* _Request 1_: In the EcoBoost forum thread, what rear end ratio does MOCITY1 say the 2013 truck has?
* _Request 2_: From the EcoBoost forum thread, repeat the passage starting with "## MOCITY1 (Feb" and going on through "(Aug 16, 2011)".

# wow eco boost



## gunsmoke11 (Apr 30, 2012)

Just got mine in today from Ford crazy power sitting on 35s and still getting an avg 17 mpg city and was told it will get better as the motor breaks in around 10k can't wait to pull the boat with this thing highly recommend if anybody was looking to buy a truck that gets good mpg and can rip the axles off your boat trailer


----------



## hellzno (Jan 9, 2013)

i recommend an engine tune programmer. they really put down some power.


----------



## bayourat (Jan 7, 2005)

gunsmoke11 said:


> Just got mine in today from Ford crazy *power sitting on 35s and still getting an avg 17 mpg city* and was told it will get better as the motor breaks in around 10k can't wait to pull the boat with this thing highly recommend if anybody was looking to buy a truck that gets good mpg and can rip the axles off your boat trailer


Is that rolling down hill the entire way?


----------



## DSL_PWR (Jul 22, 2009)

Congrats gunsmoke. Sounds like a nice truck. Post some pics when you have time.


----------



## Gilbert (May 25, 2004)

you must be reading the lie-o-meter


----------



## bigfishtx (Jul 17, 2007)

I have friend running them and they all say the same thing. Good power, (until you tow in which case torque is not that great) but, mileage is nothing close to advertised.


----------



## Pocketfisherman (May 30, 2005)

Need to change the name of this forum to "Crushers of dreams".


----------



## gunsmoke11 (Apr 30, 2012)

Gilbert said:


> you must be reading the lie-o-meter


Your right im not telling the truth this form was not intended for you I know you prius drivers get hurt when people talk about there vehicles getting good mpg it must not be real


----------



## devil1824 (Sep 4, 2010)

Sorry, but gas engine lifted on 35's ain't getting 17 mpg. Glad you like your truck though. Fords are very nice. Congrats!


----------



## theyallbreak (Jan 29, 2012)

Your trucks computer was calibrated whith smaller tires now that you put larger tires your tires are making longer Revolution witch tells your truck you're going farther which shows better gas mileage


----------



## Lebber32 (Aug 8, 2010)

theyallbreak said:


> Your trucks computer was calibrated whith smaller tires now that you put larger tires your tires are making longer Revolution witch tells your truck you're going farther which shows better gas mileage


Bingo^^^. Now hand calculate on your full up and let us know how that went for you

Sent from my iPhone using Tapatalk


----------



## snapperlicious (Aug 11, 2009)

Yea bs, my dads is stock and gets 16-18 Rollin down the freeway.


----------



## MOCITY1 (Feb 3, 2007)

*new eco*

I just bought a 2013 eco with a 3.55 rearend and am getting 17-18 mpg in town...love this truck


----------



## czbrian (Aug 16, 2011)

* _Dataset content_:
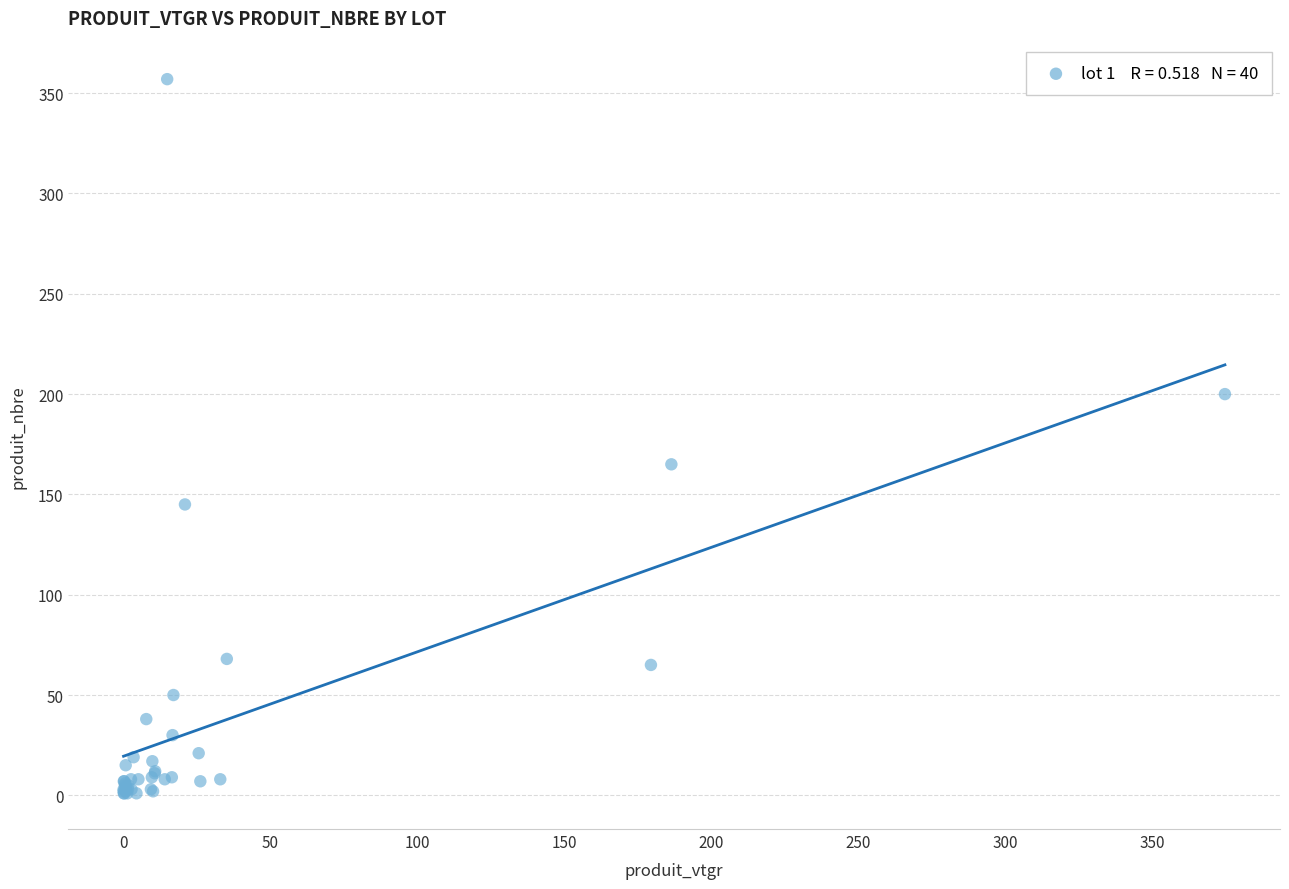

What Y value in the scatter plot is closest to 179?

165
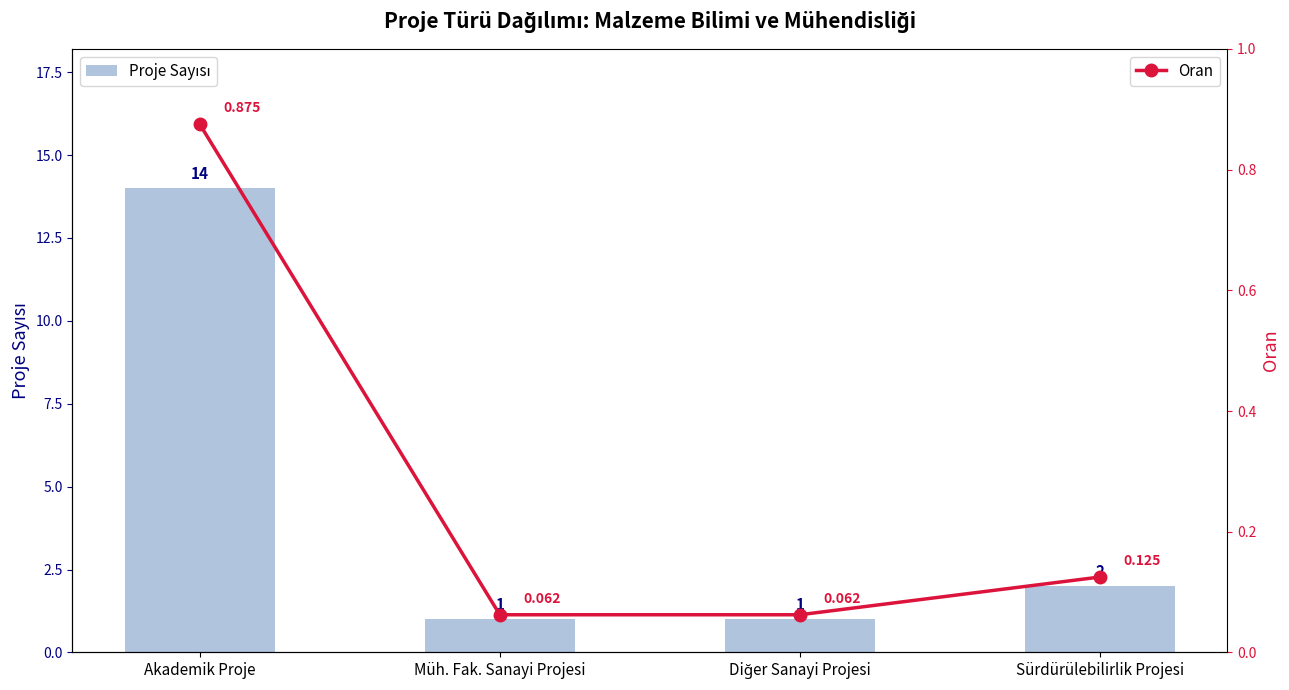

At which label is Oran closest to 0?

Müh. Fak. Sanayi Projesi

* _Answer section 1_: 3.55

* _Answer section 2_:
## MOCITY1 (Feb 3, 2007)

*new eco*

I just bought a 2013 eco with a 3.55 rearend and am getting 17-18 mpg in town...love this truck


----------



## czbrian (Aug 16, 2011)